Doctor Who: A Thousand Tiny Wings

2010

Ratings2

Average rating4.5

15
JKRevell
Jamie RevellSupporter

After quite a time in the wilderness, the Seventh Doctor stories from Big Finish manage a striking success. At its heart, this is a base-under-siege story, which is about as standard as it gets in Doctor Who. But a number of points raise it well above the average for such tales.

For a start, there's the setting - 1952 Kenya, during the Mau Mau Uprising. (The exact year isn't stated, but is apparent from the radio news in the background). This is not the sort of place that the show regularly visits, with The Massacre being perhaps the closest parallel in the TV show's history. The house in which a group of colonials have sought shelter is thus doubly under siege, from an alien threat on the one hand, and the Mau Mau insurgents on the other. The monster is also rather original, deadly yet seemingly quite fragile and beautiful.

What pushes it up to the top notch, though, is that one of the women seeking shelter is Elizabeth Klein, the Nazi scientist who appeared as a villain in the 2001 Big Finish release Colditz.

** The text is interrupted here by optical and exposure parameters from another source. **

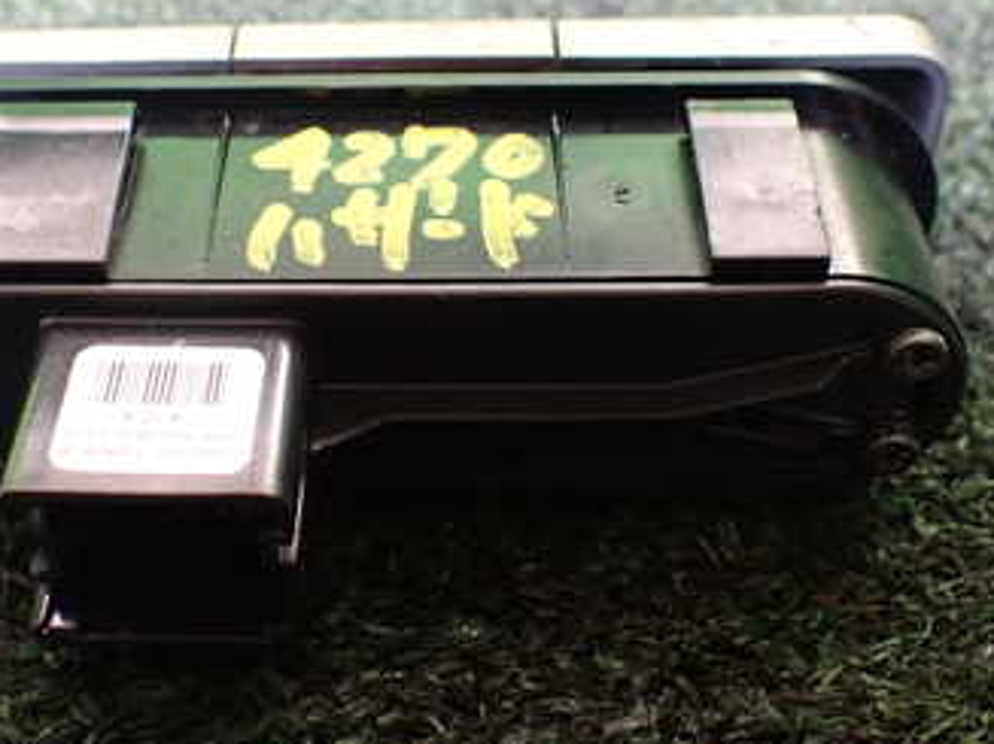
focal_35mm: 55
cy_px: 258
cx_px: 416
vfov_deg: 26.4
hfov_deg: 34.9
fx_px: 1579
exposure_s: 1/80
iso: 800
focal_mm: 5.4
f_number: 2.3
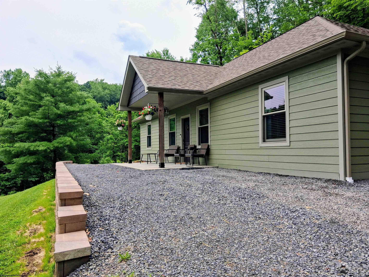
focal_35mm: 27
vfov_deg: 51.4
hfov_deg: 65.3
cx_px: 184
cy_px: 138
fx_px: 288
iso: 25
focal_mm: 4
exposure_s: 1/409
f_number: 1.8
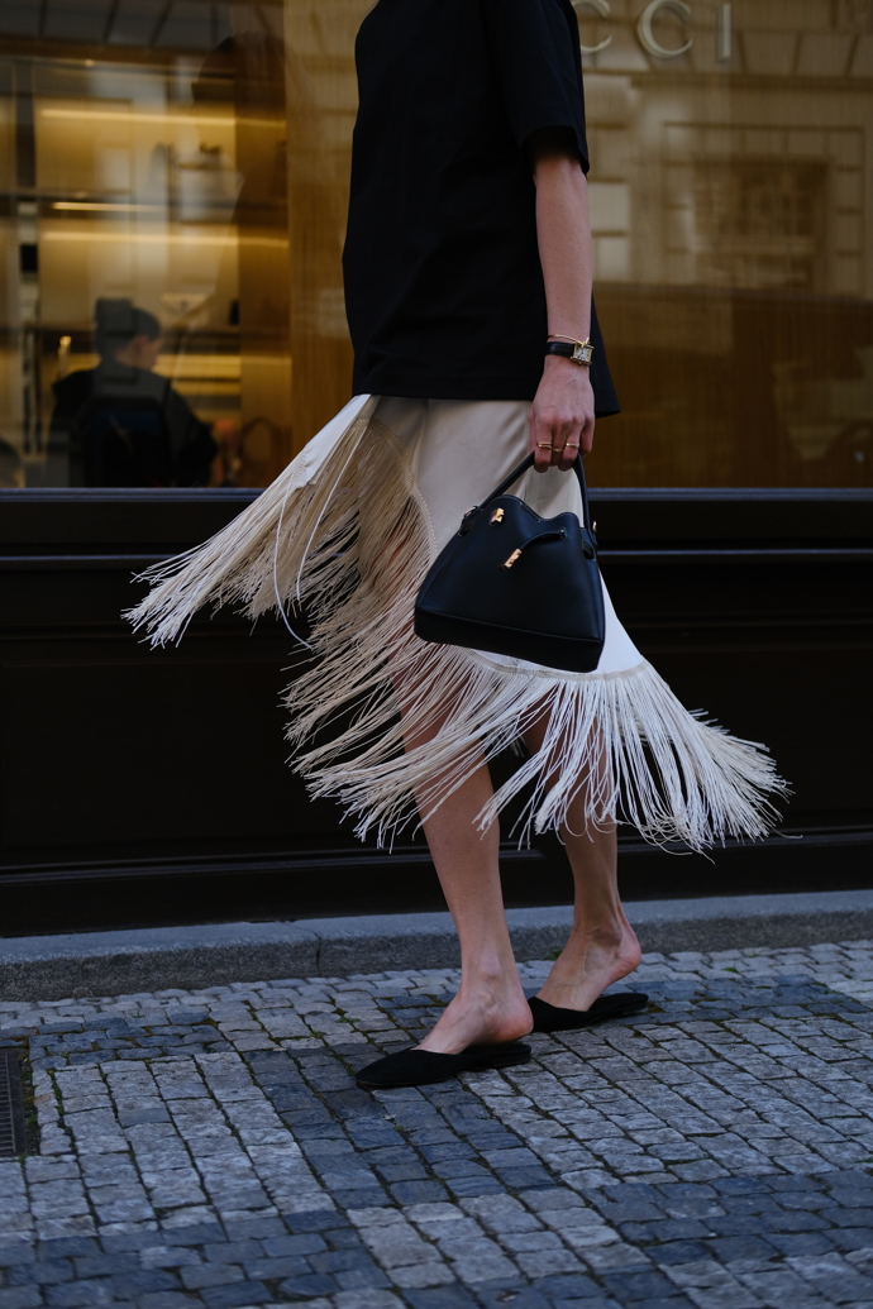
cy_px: 654
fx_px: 1928
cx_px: 436
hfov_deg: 25.5
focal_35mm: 53
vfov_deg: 37.5
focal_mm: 35
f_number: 2
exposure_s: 1/2000
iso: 500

Klein is no pantomime villain, and, indeed, denounces some of the Nazi's atrocities, yet still holds fast to a belief in National Socialism. The character is not entirely unsympathetic, and there's a logic to her perspective that it's the Doctor who has meddled with history, ensuring that the Germans lost WWII. Her philosophy is, of course, proven quite decisively wrong in the course of the story, which doesn't take a moral relativist stance, but her debates with the Doctor are nonetheless well written and acted.

An excellent start to a trilogy of stories featuring Seven and Klein.